ゼロからわかるシリア情勢と米露「新冷戦」の危うい現在

アメリカがはまった袋小路
笠原 敏彦 プロフィール

トルコの堪忍袋の緒が切れた!

トルコは1月20日、YPG支配下のシリア北西部アフリンへの空爆と地上部隊による侵攻に踏み切った。

その直前、アメリカはIS復活阻止を名目にYPGを中心に3万人規模の新たな「国境警備部隊」を結成することを表明していた。トルコの軍事作戦は、この動きに堪忍袋の緒が切れたものだろう。

YPGの政治母体「民主統一党」(PYD)はユーフラテス川以東のシリア北東部を実効支配し、すでに自治を施行。この地域には、アメリカ軍が数ヵ所の基地を設け、米兵約2000人を駐留させている

アフリンはYPG支配地域の飛び地である。

トルコのエルドアン首相はすでに「クルド人自治」区域への攻撃拡大を宣言。トルコ軍とアメリカ軍の衝突が懸念される事態に発展したのである。

同盟国同士の武力衝突が危惧される事態とは、まさに錯綜した地政学的カオスそのものではないだろうか。

ちなみに、両国は、アメリカがトルコ南部インジルリク空軍基地に核兵器まで配備する同盟関係を維持してきた。

トランプ大統領とエルドアン首相は1月24日に電話会談を行ったが、経緯が経緯だけに、トランプ大統領も強い姿勢には出られないようだ。

ホワイトハウスの発表によると、トランプ大統領はトルコの「正当な懸念」を認めた上で、軍事行動の「縮小」と「両国軍の衝突のリスクを回避するよう」求めるに止まったという。

トランプ大統領の低姿勢の背景には、中東地域のパワーバランスでキャスティングボードを握るトルコが近年、ロシア寄りの姿勢を強めていることが見逃せない。

 

イラク戦争の後始末

一般教書演説でIS掃討を誇ったトランプ大統領だが、現地の情勢を見ると、かくも危なっかしい綱渡りが続いているのである。

そして、この実情は二つのことを示しているように思える。

まずは、シェール革命で世界最大級の産油国となったアメリカにとって中東の重要性が低下していることである。

これは、イスラエルの首都としてエルサレムを認定するという冒険主義的政策を可能としている背景でもあろう。

二つ目は、アメリカの中東政策がイラク戦争の「大失敗」の後始末に追われ、平和と安定を模索するようなイニシアチブを示せないというということだ。

ISはイラク戦争の混乱から生まれた過激組織であり、IS掃討もイラク戦争の後始末なのである。

トランプ政権の中東政策で明確なのは、IS掃討を除けば、イラン敵視政策ぐらいである。今後もシリアに関与しようとする理由も、実はこの目的のためである。

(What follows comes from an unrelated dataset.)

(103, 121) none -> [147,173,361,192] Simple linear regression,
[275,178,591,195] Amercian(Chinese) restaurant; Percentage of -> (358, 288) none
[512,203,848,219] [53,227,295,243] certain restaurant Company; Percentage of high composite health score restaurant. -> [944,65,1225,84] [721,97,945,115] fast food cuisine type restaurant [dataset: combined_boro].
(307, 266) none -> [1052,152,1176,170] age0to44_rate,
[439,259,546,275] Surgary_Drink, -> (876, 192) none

だから、トランプ大統領の一般教書演説では、IS掃討とイラン敵視政策には触れても、シリア和平については一切語らなかったのである。

さりげない政策転換

この流れの中で、ティラーソン米国務長官は1月17日に演説を行い、さりげなくシリア問題での政策転換を発表していた。

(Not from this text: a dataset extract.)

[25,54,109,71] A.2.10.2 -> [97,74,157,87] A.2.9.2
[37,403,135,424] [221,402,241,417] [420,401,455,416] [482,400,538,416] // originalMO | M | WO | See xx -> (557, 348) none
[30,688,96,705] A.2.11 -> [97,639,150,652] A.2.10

「シリアに関しアメリカが今後進む道」と題した演説のポイントは、シリアへの米軍派遣(現在約2000人)について期限を設けずに継続するというものだ。

アメリカは従来、IS掃討作戦が終われば米軍を撤退させる方針を示していただけに大幅な軌道修正である。

ティラーソン米国務長官ティラーソン米国務長官〔PHOTO〕gettyimages

その理由として、ティラーソン長官はIS復活阻止とともにイラン対策を挙げ、次のように述べている。

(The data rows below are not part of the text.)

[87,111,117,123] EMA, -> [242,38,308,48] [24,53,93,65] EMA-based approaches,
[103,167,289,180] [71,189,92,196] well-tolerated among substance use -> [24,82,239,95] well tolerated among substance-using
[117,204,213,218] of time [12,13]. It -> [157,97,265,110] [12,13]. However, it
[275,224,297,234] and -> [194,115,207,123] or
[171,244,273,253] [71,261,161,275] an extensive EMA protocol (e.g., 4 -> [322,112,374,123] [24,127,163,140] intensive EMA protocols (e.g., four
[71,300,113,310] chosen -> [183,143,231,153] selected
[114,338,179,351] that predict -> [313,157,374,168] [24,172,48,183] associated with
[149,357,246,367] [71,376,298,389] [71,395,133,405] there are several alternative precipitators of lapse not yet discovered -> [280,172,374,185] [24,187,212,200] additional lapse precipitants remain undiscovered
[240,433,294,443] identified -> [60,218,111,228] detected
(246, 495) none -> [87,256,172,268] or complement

「アメリカがシリアから撤退すれば、イランがシリアでの影響力を一層強めるだろう。イランは中東の支配を目指し、我々の同盟国であるイスラエルを破壊しようとしている」

イランが同国からレバノン、地中海に至る支配圏「シーア派の三日月の弧」の構築を狙っていることへの対決姿勢を示したものだ。